Friday, 16 July 2010

Dev Biswal opens The Ambrette in Margate Gourmet Dining Event with Matched Wines from Hix & Buck New Tunbridge Wells venue planned

Dev Biswal has opened The Ambrette in Margate on the site of the Michelin-listed Indian Princess in Margate, where he was executive chef. The Ambrette is named after the Indian flower known for its culinary and aphrodisiac properties.

Offering gourmet Indian dining, the highly acclaimed Biswal has refurbished and rebranded the restaurant to distance itself from traditional High Street curry houses. The Ambrette does not serve curry, although you will find pork on the menu – something almost unknown in the UK's 10,000 predominantly Bangladeshi-owned south Asian establishments. The short, eclectic, daily changing menu features exotic treats such as the Fillet of Freshwater Nile perch, pan-fried with peppers, coriander, fenugreek and carom seeds signature dish plus locally sourced game and seafood.

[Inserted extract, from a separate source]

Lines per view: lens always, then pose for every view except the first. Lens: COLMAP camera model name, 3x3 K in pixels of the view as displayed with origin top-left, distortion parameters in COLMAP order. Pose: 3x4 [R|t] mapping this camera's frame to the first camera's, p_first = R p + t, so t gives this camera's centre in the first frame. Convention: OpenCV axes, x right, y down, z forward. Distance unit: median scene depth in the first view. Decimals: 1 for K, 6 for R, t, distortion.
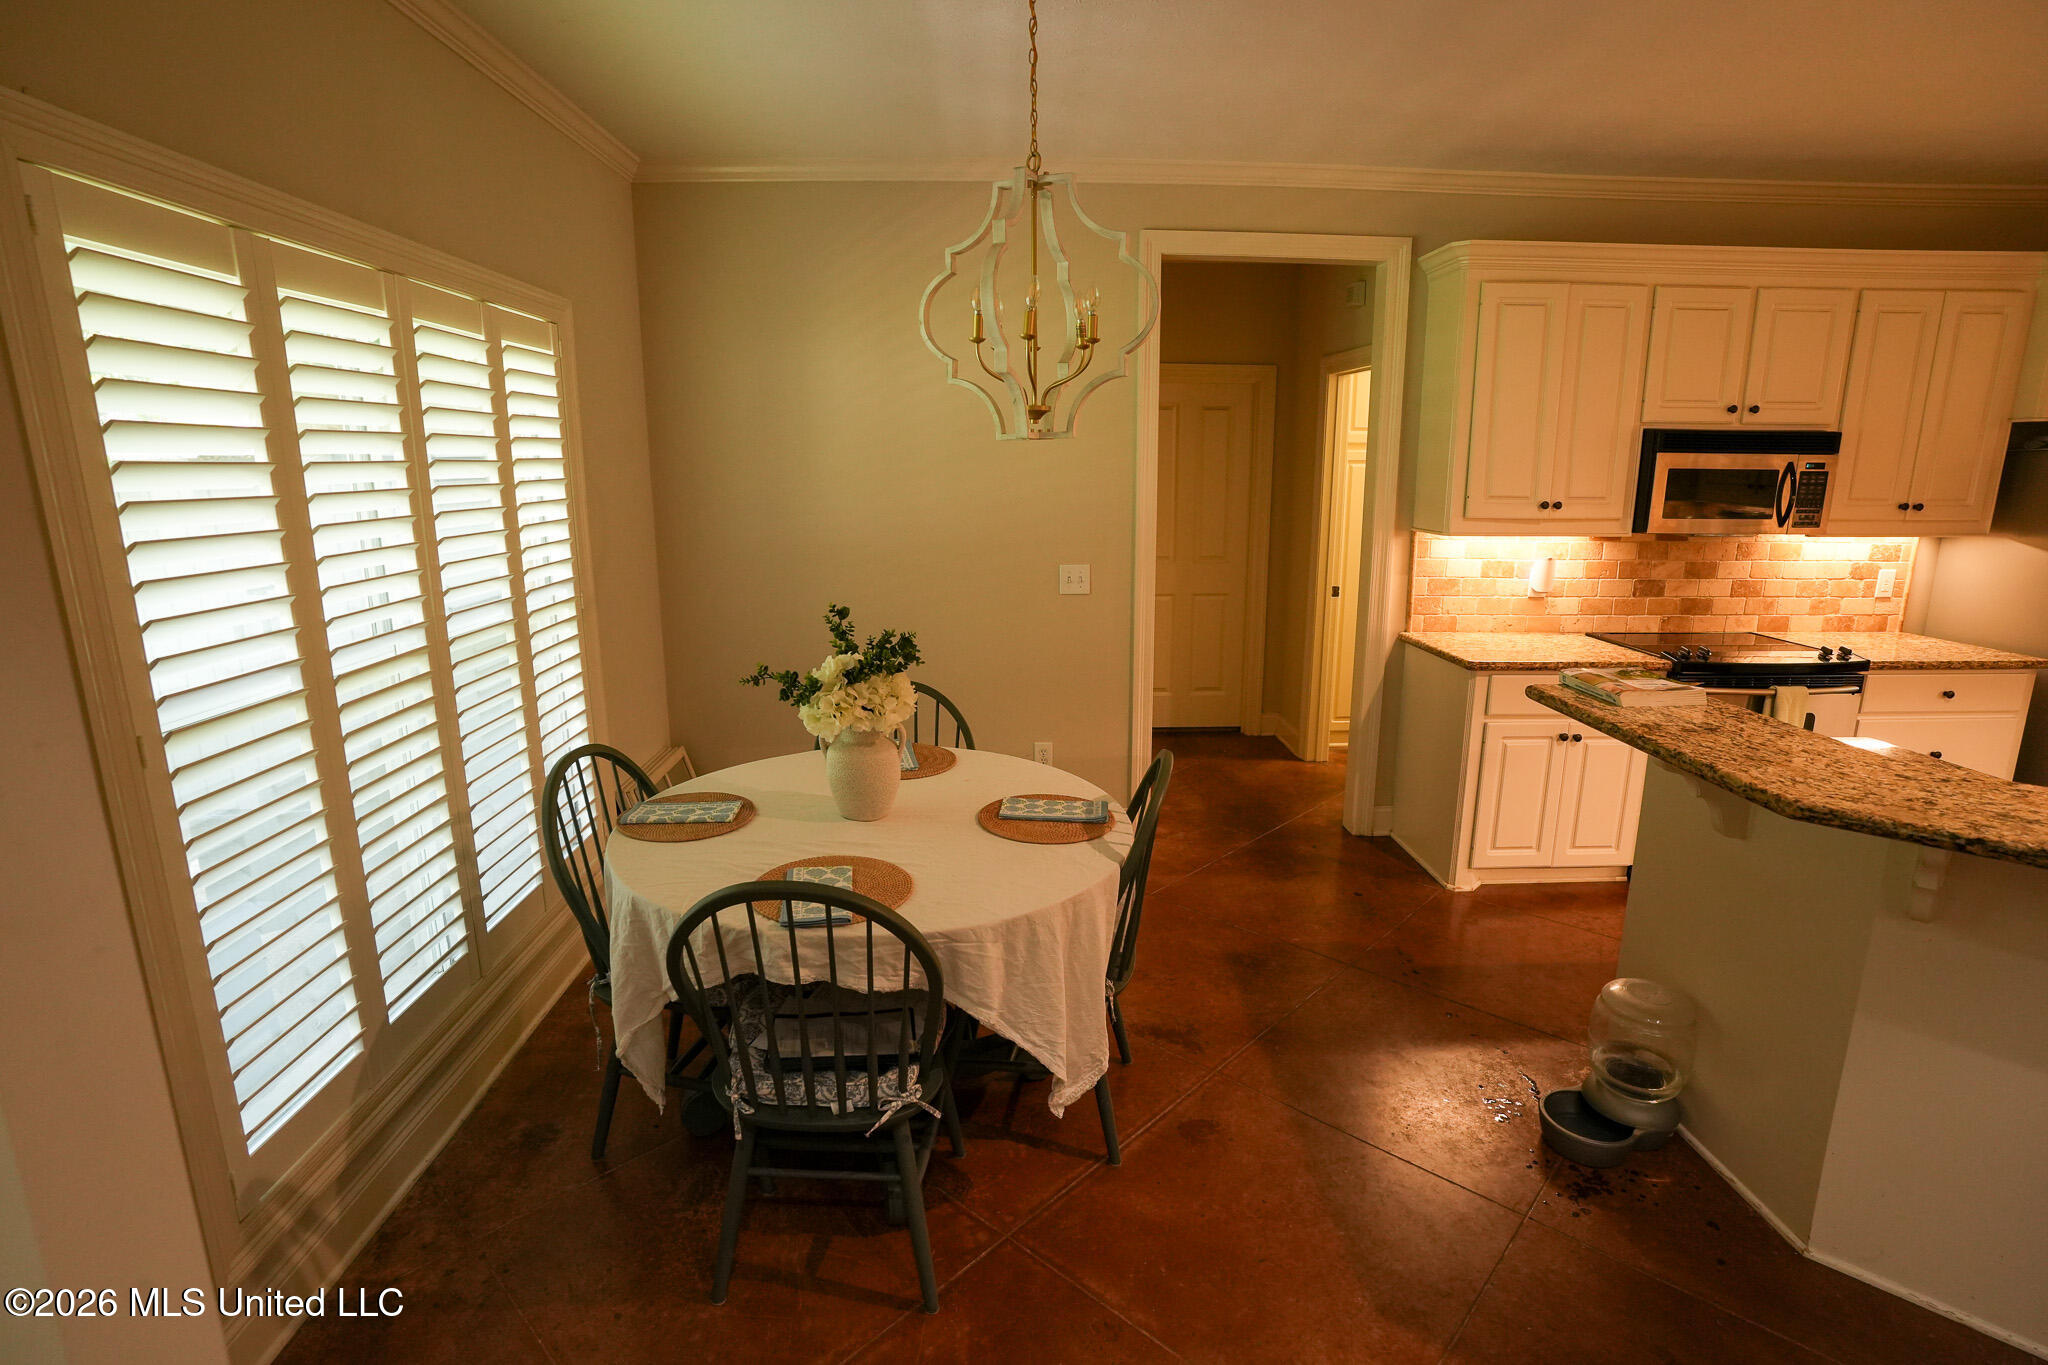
lens RADIAL K [[994.8, 0, 1038.1], [0, 994.8, 672.3], [0, 0, 1]] dist [-0.040950, 0.012389]
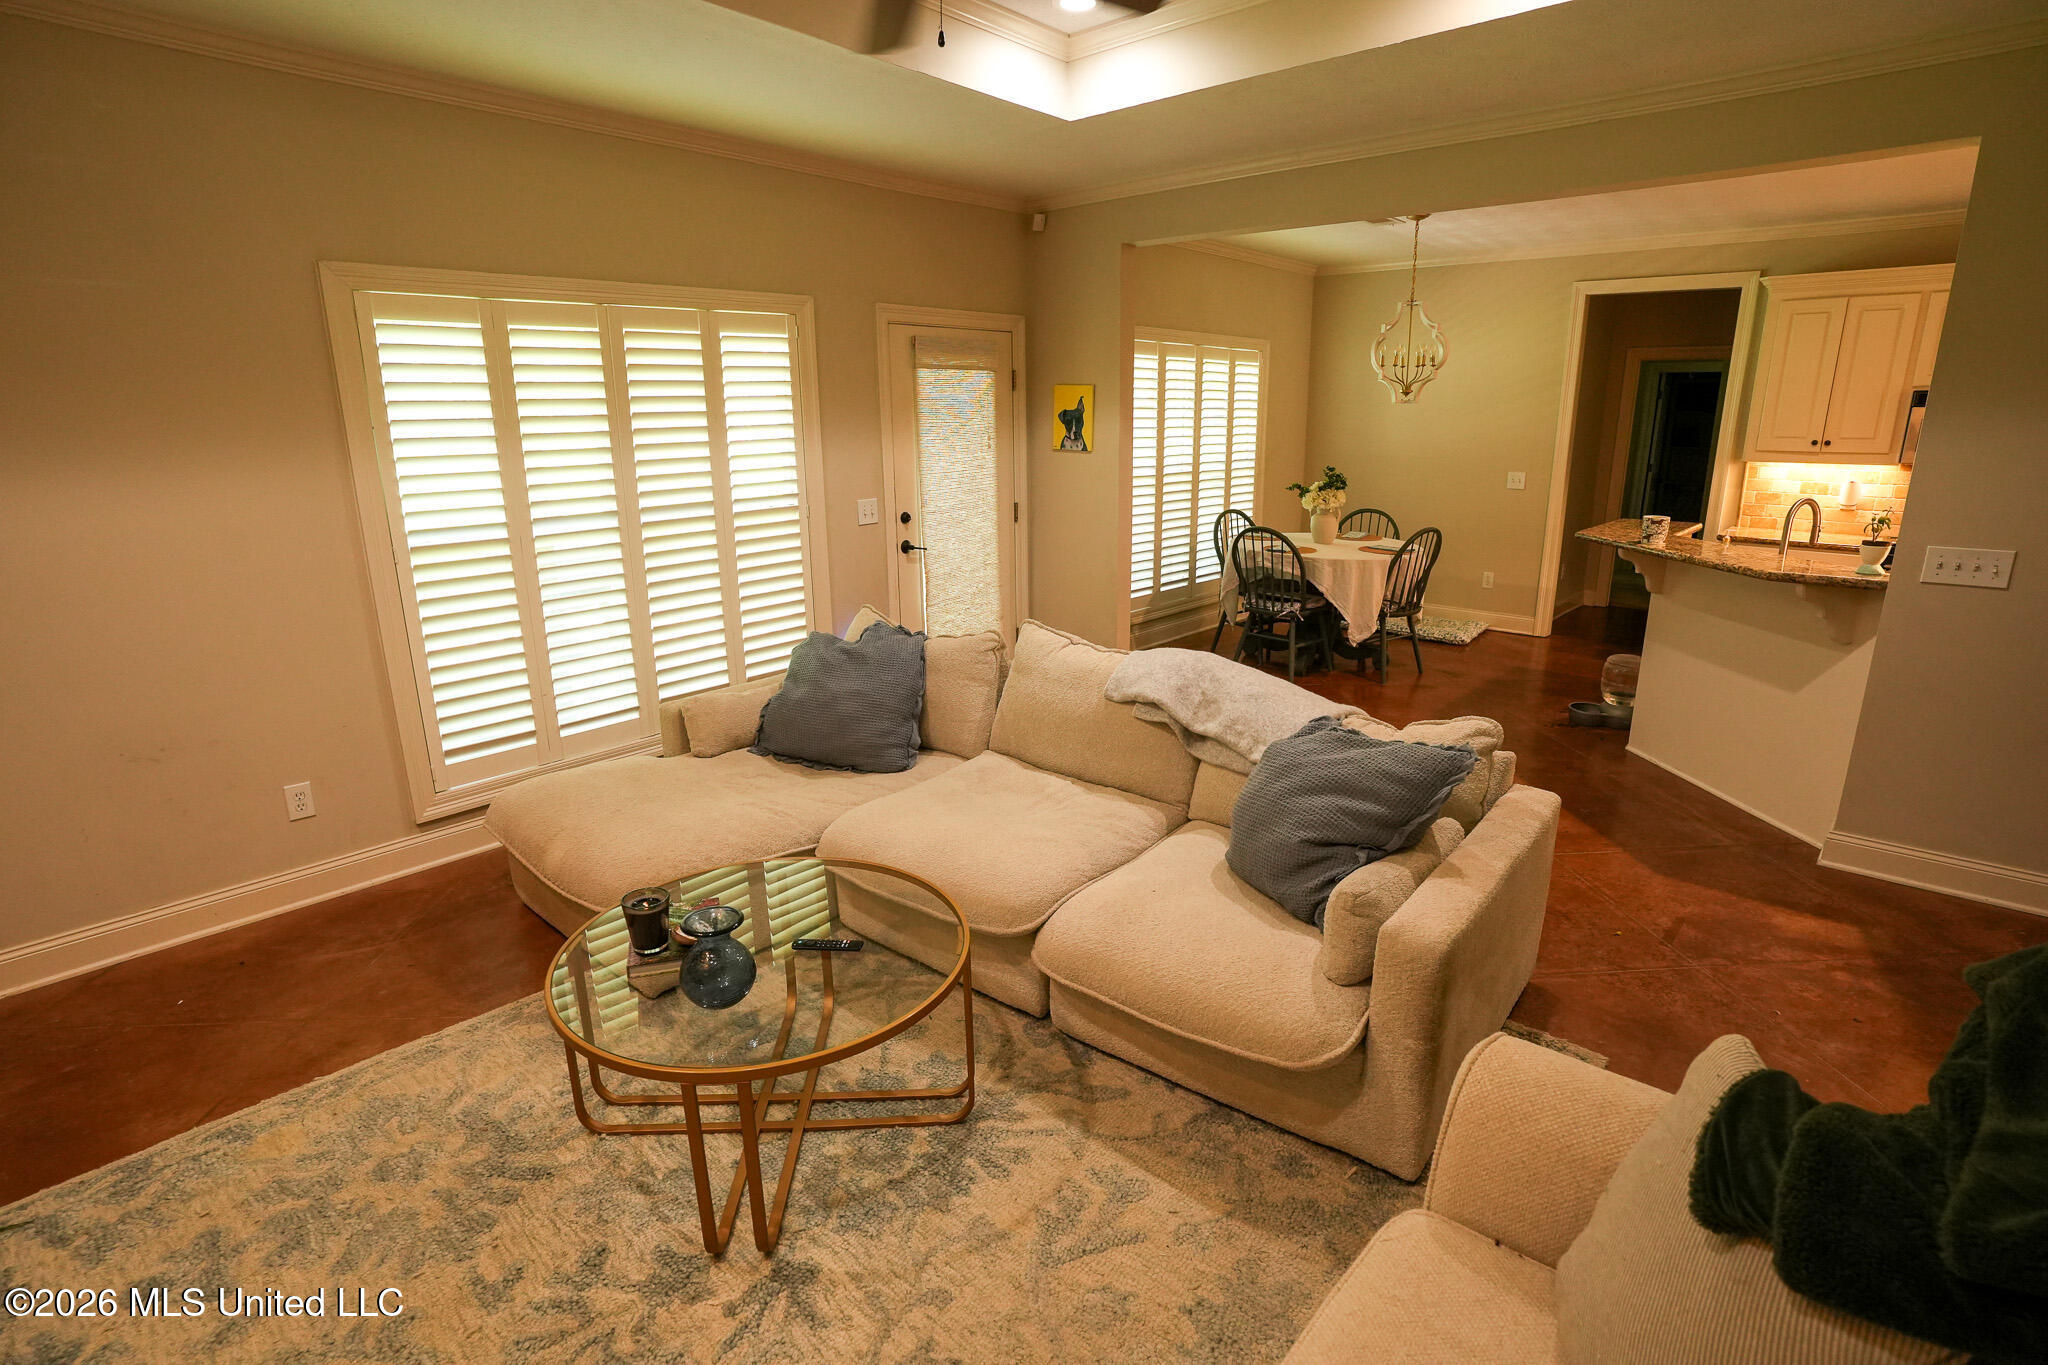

On a mission to transform the Indian dining scene, Biswal, says,” I have great respect for the Bangladeshi community, as the pioneers of Asian food in this country producing undoubtedly tasty ‘curries’, but much of the Indian food served here is stuck in a 1940s time bubble.”
He talks of a vast sea change in the fine dining in his native Mumbai, to where he returns regularly for the latest culinary experiences and source new ingredients. He recently returned with “Beetle Cases” – highly aromatic plant leaves with medicinal qualities, but which lose their flavour quickly. Dev extracts the essence and has created uniquely pungent ice cream dish. A local artisan is employed to create perfectly halved goose egg shells in which he serves his exotic rose flavoured crème brûlée.

His style of cooking is about creating flavour affinities with different textures and tastes to combat “flavour fatigue”. Each dish is a piece of visual, as well as culinary, art. Ingredients such as onion, garlic and ginger, with high sulphite content, are not used.
Despite the “exec” job description, Dev spends a lot of time in the kitchen and also brings many dishes to the table to explain the ingredients and his cooking methods. He knows a large number of the clients by name.
From the molecular school of gastronomy Dev spends two days a week on R&D, experimenting with new food combinations. He also researches the chemical composition of his foods and extends the same scientific approach to his wine selection.

“Traditionally lager is a favourite when it comes to Indian cuisine – the reason why wines do not pair well with a curry from your local take-away is because most of these curries are highly flavoured with cooked onion and garlic,” he said, adding, “These contain sulphur compounds such as allicin, diallyl disulphide and diallyl trisulphide – which clash harshly with the taste molecules present in most wines.”

To prove that you can match wines with Indian cuisine, The Ambrette is hosting a gourmet Indian dining evening with a five-course tasting menu with matched wines from Hix & Buck on Sunday 8th August. Hix and Buck, run by a Bollywood dancer, which imports quality French wines from vineyards that produce on too small a scale to supply giant multiples. Tickets for the evening cost £40

Biswal expects to announce a new opening in Tunbridge wells in the coming weeks.